WORK REQUIRED — Only these lines are needed: the first line of the entries below through the line with "Qual o valor do Uno", each returned exactly.

DATASET RECORDS —
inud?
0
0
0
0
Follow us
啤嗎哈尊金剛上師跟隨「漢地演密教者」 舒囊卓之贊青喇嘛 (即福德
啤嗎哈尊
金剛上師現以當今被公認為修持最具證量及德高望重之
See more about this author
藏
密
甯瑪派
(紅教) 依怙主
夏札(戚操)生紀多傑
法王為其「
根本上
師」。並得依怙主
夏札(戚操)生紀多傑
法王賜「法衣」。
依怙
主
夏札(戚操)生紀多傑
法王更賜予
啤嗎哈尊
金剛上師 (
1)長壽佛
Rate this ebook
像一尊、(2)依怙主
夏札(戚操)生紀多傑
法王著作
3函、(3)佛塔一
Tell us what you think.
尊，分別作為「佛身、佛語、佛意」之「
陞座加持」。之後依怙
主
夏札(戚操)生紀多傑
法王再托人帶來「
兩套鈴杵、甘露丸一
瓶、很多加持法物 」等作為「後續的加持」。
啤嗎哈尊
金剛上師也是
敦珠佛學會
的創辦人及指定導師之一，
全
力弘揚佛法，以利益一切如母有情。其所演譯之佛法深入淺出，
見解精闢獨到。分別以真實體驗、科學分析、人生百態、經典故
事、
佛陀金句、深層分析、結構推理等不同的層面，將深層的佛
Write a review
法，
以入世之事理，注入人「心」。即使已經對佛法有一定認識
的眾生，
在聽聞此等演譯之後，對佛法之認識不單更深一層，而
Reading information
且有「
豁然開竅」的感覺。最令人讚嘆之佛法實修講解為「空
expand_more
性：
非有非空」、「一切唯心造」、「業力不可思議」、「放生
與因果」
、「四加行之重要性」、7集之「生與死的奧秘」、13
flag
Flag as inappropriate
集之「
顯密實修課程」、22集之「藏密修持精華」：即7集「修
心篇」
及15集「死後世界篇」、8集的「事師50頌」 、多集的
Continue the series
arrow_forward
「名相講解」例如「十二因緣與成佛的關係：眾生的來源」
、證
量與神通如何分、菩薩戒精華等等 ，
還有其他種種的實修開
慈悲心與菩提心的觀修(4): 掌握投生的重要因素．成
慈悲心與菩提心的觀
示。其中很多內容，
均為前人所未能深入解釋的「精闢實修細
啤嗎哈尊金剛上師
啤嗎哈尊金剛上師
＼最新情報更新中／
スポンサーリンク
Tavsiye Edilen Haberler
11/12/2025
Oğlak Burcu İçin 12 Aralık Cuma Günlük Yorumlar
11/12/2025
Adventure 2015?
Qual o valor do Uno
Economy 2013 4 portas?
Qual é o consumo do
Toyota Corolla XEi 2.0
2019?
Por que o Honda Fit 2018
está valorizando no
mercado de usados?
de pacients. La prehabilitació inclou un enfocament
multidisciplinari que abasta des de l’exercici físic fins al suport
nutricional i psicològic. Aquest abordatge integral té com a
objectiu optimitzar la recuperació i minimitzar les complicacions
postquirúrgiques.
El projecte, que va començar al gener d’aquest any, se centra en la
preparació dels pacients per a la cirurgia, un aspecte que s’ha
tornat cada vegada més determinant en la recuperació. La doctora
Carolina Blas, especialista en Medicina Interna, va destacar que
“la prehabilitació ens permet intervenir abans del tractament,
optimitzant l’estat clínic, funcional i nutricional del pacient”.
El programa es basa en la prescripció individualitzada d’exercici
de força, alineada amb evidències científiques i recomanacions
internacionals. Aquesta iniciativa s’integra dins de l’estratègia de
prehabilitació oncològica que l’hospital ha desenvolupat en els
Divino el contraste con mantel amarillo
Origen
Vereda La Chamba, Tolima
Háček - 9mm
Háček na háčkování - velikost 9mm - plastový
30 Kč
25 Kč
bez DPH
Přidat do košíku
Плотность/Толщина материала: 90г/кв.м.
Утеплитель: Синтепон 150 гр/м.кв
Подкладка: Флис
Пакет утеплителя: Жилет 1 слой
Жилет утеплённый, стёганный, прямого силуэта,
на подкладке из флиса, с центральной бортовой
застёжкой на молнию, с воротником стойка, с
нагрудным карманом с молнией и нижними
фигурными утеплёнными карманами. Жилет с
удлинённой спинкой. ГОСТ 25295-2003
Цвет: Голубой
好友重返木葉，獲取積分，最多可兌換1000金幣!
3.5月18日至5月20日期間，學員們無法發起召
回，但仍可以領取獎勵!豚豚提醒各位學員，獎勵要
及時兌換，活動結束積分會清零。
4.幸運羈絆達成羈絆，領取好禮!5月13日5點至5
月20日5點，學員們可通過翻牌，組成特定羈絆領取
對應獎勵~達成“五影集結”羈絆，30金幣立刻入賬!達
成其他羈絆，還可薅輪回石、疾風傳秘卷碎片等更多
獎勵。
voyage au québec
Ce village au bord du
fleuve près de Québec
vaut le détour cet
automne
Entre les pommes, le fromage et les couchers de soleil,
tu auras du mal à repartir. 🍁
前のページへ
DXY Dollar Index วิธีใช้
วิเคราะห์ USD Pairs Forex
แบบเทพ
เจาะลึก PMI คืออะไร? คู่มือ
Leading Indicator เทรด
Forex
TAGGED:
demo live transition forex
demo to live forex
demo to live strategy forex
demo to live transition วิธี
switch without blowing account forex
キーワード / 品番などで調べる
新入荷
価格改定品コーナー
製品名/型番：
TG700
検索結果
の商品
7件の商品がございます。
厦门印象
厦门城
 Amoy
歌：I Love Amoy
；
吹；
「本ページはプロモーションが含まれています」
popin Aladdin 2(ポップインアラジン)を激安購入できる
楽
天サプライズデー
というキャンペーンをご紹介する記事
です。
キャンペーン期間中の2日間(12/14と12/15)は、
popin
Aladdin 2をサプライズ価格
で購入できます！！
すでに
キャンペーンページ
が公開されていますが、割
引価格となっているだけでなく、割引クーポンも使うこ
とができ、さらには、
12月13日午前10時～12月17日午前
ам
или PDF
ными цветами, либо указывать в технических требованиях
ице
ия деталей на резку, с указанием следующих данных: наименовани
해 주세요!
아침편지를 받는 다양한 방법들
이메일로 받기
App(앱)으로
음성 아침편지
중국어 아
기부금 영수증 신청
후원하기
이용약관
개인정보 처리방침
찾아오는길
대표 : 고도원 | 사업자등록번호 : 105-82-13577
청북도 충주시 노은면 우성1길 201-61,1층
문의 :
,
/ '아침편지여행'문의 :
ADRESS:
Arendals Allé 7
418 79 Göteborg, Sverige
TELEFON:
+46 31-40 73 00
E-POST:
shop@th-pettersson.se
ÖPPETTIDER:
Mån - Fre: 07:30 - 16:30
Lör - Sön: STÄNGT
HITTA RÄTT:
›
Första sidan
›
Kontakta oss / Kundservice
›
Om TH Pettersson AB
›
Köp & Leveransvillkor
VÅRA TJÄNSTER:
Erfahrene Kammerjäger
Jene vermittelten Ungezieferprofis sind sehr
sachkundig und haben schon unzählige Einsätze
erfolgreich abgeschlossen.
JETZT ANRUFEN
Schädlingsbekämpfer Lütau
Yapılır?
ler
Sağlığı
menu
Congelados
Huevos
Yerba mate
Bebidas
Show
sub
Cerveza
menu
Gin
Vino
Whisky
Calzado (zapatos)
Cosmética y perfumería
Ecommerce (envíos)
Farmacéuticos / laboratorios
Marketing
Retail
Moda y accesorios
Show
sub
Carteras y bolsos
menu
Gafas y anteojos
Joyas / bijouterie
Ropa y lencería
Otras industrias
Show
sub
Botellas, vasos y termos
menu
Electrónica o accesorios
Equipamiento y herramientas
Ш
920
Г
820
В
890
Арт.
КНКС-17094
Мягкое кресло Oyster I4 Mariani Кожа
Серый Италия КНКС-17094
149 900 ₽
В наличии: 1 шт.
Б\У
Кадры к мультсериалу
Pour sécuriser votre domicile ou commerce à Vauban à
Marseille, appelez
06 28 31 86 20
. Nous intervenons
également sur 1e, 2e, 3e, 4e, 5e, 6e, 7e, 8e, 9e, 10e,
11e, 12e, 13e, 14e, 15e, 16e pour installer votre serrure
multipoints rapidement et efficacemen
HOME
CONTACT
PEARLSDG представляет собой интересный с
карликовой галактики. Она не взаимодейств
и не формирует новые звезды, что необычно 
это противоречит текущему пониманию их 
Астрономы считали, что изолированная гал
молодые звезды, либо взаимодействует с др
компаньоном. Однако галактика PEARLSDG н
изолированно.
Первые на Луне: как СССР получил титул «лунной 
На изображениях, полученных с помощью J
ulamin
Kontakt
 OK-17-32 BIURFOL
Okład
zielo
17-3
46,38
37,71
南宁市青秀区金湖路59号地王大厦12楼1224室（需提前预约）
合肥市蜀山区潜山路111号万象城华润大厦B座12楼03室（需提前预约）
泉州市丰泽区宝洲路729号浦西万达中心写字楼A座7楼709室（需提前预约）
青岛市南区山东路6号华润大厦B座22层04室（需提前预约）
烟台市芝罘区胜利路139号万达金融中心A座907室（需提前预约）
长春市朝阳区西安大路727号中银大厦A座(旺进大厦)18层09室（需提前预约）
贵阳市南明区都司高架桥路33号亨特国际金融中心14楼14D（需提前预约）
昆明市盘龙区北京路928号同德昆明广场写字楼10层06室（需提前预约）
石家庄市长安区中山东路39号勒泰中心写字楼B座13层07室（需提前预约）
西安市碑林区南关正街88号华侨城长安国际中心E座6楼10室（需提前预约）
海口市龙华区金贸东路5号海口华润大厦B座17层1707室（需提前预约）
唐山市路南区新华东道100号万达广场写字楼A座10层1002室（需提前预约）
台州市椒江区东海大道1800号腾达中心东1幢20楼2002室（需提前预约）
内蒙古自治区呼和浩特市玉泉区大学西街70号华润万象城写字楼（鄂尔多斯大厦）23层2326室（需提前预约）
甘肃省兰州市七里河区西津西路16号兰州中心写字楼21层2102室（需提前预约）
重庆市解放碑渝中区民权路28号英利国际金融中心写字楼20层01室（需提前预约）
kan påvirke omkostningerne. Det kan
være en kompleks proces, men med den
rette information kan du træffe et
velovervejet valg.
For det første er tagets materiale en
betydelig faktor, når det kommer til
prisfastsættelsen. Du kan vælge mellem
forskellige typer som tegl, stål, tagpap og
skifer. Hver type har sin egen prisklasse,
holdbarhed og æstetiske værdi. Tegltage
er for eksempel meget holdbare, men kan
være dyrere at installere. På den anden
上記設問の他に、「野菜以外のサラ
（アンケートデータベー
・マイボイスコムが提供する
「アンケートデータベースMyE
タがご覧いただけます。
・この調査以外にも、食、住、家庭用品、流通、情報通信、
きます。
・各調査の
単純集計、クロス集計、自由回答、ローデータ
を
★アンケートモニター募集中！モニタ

ANSWER TO THE EXERCISE —
inud?
0
0
0
0
Follow us
啤嗎哈尊金剛上師跟隨「漢地演密教者」 舒囊卓之贊青喇嘛 (即福德
啤嗎哈尊
金剛上師現以當今被公認為修持最具證量及德高望重之
See more about this author
藏
密
甯瑪派
(紅教) 依怙主
夏札(戚操)生紀多傑
法王為其「
根本上
師」。並得依怙主
夏札(戚操)生紀多傑
法王賜「法衣」。
依怙
主
夏札(戚操)生紀多傑
法王更賜予
啤嗎哈尊
金剛上師 (
1)長壽佛
Rate this ebook
像一尊、(2)依怙主
夏札(戚操)生紀多傑
法王著作
3函、(3)佛塔一
Tell us what you think.
尊，分別作為「佛身、佛語、佛意」之「
陞座加持」。之後依怙
主
夏札(戚操)生紀多傑
法王再托人帶來「
兩套鈴杵、甘露丸一
瓶、很多加持法物 」等作為「後續的加持」。
啤嗎哈尊
金剛上師也是
敦珠佛學會
的創辦人及指定導師之一，
全
力弘揚佛法，以利益一切如母有情。其所演譯之佛法深入淺出，
見解精闢獨到。分別以真實體驗、科學分析、人生百態、經典故
事、
佛陀金句、深層分析、結構推理等不同的層面，將深層的佛
Write a review
法，
以入世之事理，注入人「心」。即使已經對佛法有一定認識
的眾生，
在聽聞此等演譯之後，對佛法之認識不單更深一層，而
Reading information
且有「
豁然開竅」的感覺。最令人讚嘆之佛法實修講解為「空
expand_more
性：
非有非空」、「一切唯心造」、「業力不可思議」、「放生
與因果」
、「四加行之重要性」、7集之「生與死的奧秘」、13
flag
Flag as inappropriate
集之「
顯密實修課程」、22集之「藏密修持精華」：即7集「修
心篇」
及15集「死後世界篇」、8集的「事師50頌」 、多集的
Continue the series
arrow_forward
「名相講解」例如「十二因緣與成佛的關係：眾生的來源」
、證
量與神通如何分、菩薩戒精華等等 ，
還有其他種種的實修開
慈悲心與菩提心的觀修(4): 掌握投生的重要因素．成
慈悲心與菩提心的觀
示。其中很多內容，
均為前人所未能深入解釋的「精闢實修細
啤嗎哈尊金剛上師
啤嗎哈尊金剛上師
＼最新情報更新中／
スポンサーリンク
Tavsiye Edilen Haberler
11/12/2025
Oğlak Burcu İçin 12 Aralık Cuma Günlük Yorumlar
11/12/2025
Adventure 2015?
Qual o valor do Uno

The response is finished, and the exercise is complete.